Terms of the Game

This glossary contains definitions for key terms you may see throughout the game or in the broader prescription drug pricing conversation.

Brand-name Drug

A drug sold by a drug company under a patented name or trademark.

Brown Bagging

A medication is purchased through a specialty pharmacy and shipped directly to the patient, who takes it to the provider's office for administration.

Clawback

Occurs when an insurance company assigns expensive copays to a drug, exceeding the total cost of the drug, and the pharmacy benefit manager requires the pharmacy to pay back some, or all, of the overpayment.

Copayment or Copays

The fixed amount an insured patient pays for a covered health care service after the deductible has been paid.

Enrollment Year

The period in which a patient is covered by their health insurance plan; the patient cannot alter their plan during this time.

Formulary

A list of prescription drugs covered by a prescription drug plan or another insurance plan offering prescription drug benefits. Also called a drug list.

Generic Drug

A prescription drug with the same active-ingredient formula as a brand-name drug but is not sold under a patented name. Generic drugs usually cost less than brand-name drugs.

Health Coverage

Legal entitlement to payment or reimbursement for a patient’s health care costs, generally under a contract with a health insurance company, a group health plan offered in connection with employment or a government program, like Medicare or Medicaid.

Health Insurance

A contract that requires your health insurer to pay some or all of your health care costs in exchange for a premium.

Health Insurers

Any entity that contracts to administer or pay for the costs of health care services.

In-Network

When a doctor, hospital, pharmacy or other provider accepts your health insurance plan.

List Price

The price of a prescription drug set by the drug manufacturer.

Net Price

The price of prescription drugs after rebates, discounts, and other adjustments.

Out-of-Network

When a doctor, hospital, pharmacy or other provider does not accept your health insurance plan.

Out-of-Pocket Costs

Patient expenses for medical care that aren’t reimbursed by insurance. Out-of-pocket costs can include things like deductibles, coinsurance, and copayments.

Patent Thicketing

A practice referring to portfolios of numerous, overlapping patents on the same pharmaceutical, which allegedly deters competition due to the risk of infringement and the high cost of patent litigation.

_PROVIDED DATA_
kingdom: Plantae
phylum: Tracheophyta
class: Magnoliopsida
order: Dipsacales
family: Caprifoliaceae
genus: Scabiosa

_YOUR ASSIGNMENT_
Please summarize the glossary in two sentences.

_EXERCISE RESPONSE_
This glossary defines key terms that appear in the game or in the broader prescription drug pricing conversation. Its entries cover kinds of drugs and prices (brand-name, generic, list and net), insurance ideas such as copays, formularies, in-network and out-of-network providers and out-of-pocket costs, and practices such as brown bagging, clawbacks and patent thicketing.